Aim of the exercise: Lift out each line of the data that holds "notes".

[Records drawn from a dataset]
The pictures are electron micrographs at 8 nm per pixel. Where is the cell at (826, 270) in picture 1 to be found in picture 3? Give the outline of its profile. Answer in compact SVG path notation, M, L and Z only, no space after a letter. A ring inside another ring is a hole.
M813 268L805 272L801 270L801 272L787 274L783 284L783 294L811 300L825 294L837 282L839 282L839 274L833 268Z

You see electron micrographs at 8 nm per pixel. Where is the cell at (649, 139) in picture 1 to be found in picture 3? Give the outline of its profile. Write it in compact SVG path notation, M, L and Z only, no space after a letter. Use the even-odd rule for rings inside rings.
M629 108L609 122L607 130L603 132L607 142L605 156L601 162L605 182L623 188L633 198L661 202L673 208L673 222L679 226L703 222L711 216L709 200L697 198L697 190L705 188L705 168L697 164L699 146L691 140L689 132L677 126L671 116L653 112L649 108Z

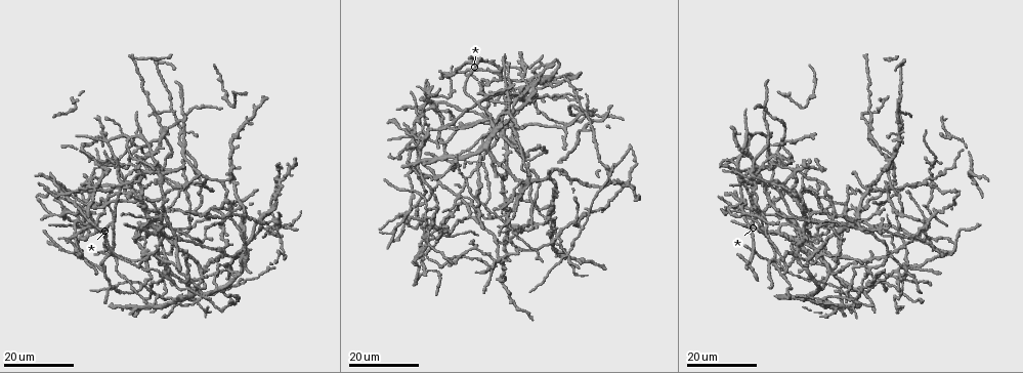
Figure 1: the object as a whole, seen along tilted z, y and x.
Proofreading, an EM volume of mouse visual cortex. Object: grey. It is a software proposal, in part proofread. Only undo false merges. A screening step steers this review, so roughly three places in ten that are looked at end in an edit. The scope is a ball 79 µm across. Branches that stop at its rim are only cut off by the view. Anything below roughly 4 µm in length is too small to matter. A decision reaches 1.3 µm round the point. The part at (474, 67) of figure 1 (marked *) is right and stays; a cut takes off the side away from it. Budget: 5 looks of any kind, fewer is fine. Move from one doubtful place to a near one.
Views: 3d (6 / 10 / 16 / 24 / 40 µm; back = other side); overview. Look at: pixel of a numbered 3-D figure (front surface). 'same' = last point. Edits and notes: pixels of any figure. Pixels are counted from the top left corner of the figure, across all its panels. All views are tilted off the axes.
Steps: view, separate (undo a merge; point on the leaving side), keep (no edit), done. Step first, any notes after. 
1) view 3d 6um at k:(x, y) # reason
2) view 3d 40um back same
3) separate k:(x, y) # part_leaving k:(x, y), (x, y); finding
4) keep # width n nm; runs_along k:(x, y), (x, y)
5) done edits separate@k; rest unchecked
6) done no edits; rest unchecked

view 3d 24um at 1:(151, 154) # branch point

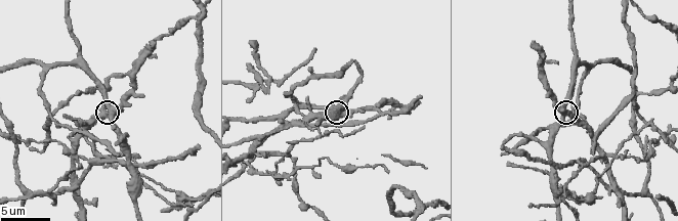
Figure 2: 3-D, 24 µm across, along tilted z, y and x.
view 3d 6um at 2:(111, 118)

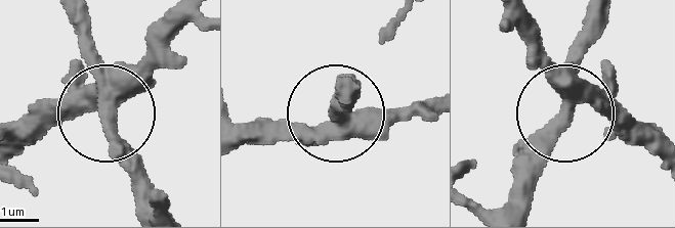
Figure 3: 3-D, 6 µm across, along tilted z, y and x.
keep # arms 3; runs_along 3:(662, 162), (594, 104), (571, 111), (536, 25); all the same cell

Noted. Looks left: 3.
view 3d 10um at 2:(575, 160) # side arm on a straight run

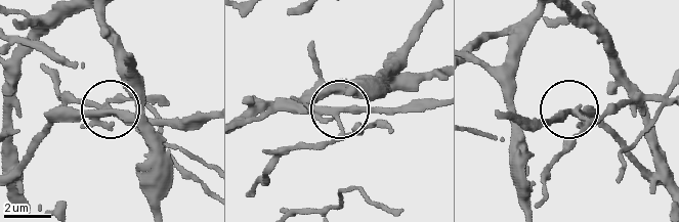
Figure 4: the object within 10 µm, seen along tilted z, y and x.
separate 4:(324, 145) # part_leaving 4:(328, 115), (338, 127), (336, 136), (284, 151), (247, 190); a second cell is stuck on

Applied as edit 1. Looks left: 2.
done edits separate@4; rest unchecked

Response to the task:
Views: 3d (6 / 10 / 16 / 24 / 40 µm; back = other side); overview. Look at: pixel of a numbered 3-D figure (front surface). 'same' = last point. Edits and notes: pixels of any figure. Pixels are counted from the top left corner of the figure, across all its panels. All views are tilted off the axes.
Steps: view, separate (undo a merge; point on the leaving side), keep (no edit), done. Step first, any notes after. 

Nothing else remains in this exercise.